───── Given information

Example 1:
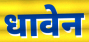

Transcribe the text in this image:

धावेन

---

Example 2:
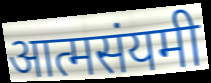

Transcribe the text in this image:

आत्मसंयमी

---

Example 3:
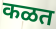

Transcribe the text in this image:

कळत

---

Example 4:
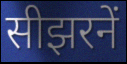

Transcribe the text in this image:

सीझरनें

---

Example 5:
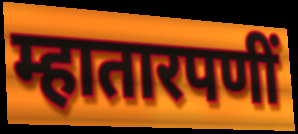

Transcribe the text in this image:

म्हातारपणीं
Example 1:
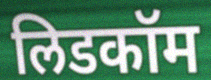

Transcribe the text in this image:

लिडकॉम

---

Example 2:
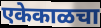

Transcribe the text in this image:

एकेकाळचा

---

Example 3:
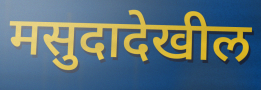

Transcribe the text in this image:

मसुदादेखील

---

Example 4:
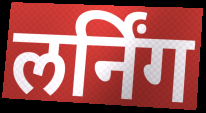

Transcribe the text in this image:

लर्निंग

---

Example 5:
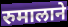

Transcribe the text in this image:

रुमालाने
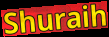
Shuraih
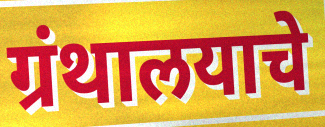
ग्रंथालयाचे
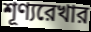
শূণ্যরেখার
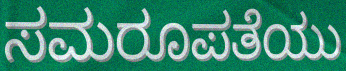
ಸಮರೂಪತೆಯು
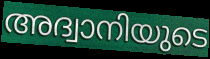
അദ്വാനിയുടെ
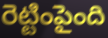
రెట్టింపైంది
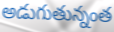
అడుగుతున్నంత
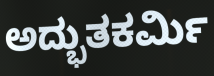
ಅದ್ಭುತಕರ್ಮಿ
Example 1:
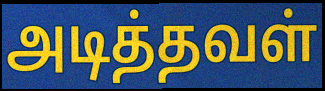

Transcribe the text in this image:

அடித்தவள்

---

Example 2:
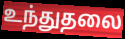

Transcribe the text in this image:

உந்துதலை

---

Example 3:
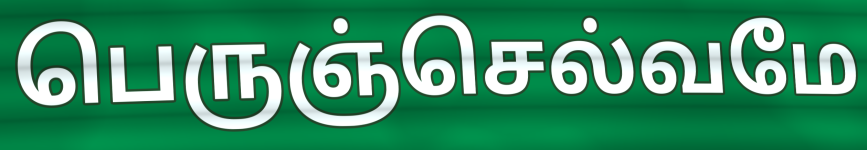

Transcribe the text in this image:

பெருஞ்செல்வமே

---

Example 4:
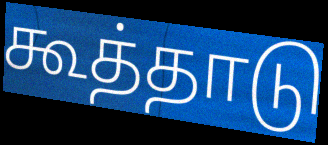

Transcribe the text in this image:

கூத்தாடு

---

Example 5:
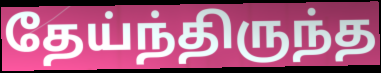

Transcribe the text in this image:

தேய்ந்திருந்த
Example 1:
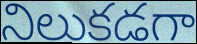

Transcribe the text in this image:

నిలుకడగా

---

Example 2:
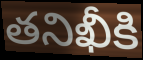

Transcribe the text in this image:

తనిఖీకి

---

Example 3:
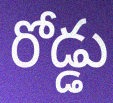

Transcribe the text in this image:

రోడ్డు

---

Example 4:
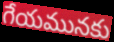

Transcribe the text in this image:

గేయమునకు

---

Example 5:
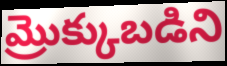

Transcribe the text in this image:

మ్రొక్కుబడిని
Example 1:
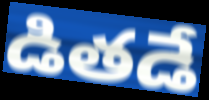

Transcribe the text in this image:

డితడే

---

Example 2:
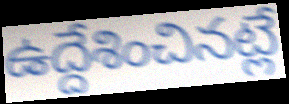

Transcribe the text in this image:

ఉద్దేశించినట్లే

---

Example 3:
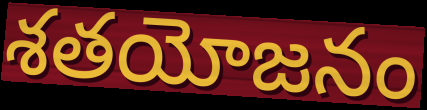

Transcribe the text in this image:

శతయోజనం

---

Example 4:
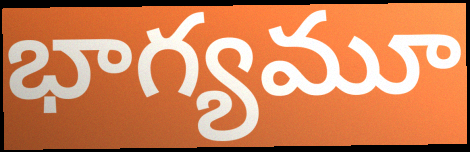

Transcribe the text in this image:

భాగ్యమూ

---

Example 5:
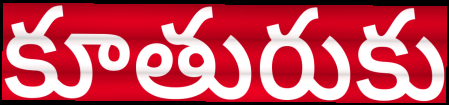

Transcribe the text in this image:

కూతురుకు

──────────

Stated goal
Reproduce every line of the items above word for word, but leave the pictures out.

Exercise answer
Example 1:

Transcribe the text in this image:

धावेन

---

Example 2:

Transcribe the text in this image:

आत्मसंयमी

---

Example 3:

Transcribe the text in this image:

कळत

---

Example 4:

Transcribe the text in this image:

सीझरनें

---

Example 5:

Transcribe the text in this image:

म्हातारपणीं
Example 1:

Transcribe the text in this image:

लिडकॉम

---

Example 2:

Transcribe the text in this image:

एकेकाळचा

---

Example 3:

Transcribe the text in this image:

मसुदादेखील

---

Example 4:

Transcribe the text in this image:

लर्निंग

---

Example 5:

Transcribe the text in this image:

रुमालाने
Shuraih
ग्रंथालयाचे
শূণ্যরেখার
ಸಮರೂಪತೆಯು
അദ്വാനിയുടെ
రెట్టింపైంది
అడుగుతున్నంత
ಅದ್ಭುತಕರ್ಮಿ
Example 1:

Transcribe the text in this image:

அடித்தவள்

---

Example 2:

Transcribe the text in this image:

உந்துதலை

---

Example 3:

Transcribe the text in this image:

பெருஞ்செல்வமே

---

Example 4:

Transcribe the text in this image:

கூத்தாடு

---

Example 5:

Transcribe the text in this image:

தேய்ந்திருந்த
Example 1:

Transcribe the text in this image:

నిలుకడగా

---

Example 2:

Transcribe the text in this image:

తనిఖీకి

---

Example 3:

Transcribe the text in this image:

రోడ్డు

---

Example 4:

Transcribe the text in this image:

గేయమునకు

---

Example 5:

Transcribe the text in this image:

మ్రొక్కుబడిని
Example 1:

Transcribe the text in this image:

డితడే

---

Example 2:

Transcribe the text in this image:

ఉద్దేశించినట్లే

---

Example 3:

Transcribe the text in this image:

శతయోజనం

---

Example 4:

Transcribe the text in this image:

భాగ్యమూ

---

Example 5:

Transcribe the text in this image:

కూతురుకు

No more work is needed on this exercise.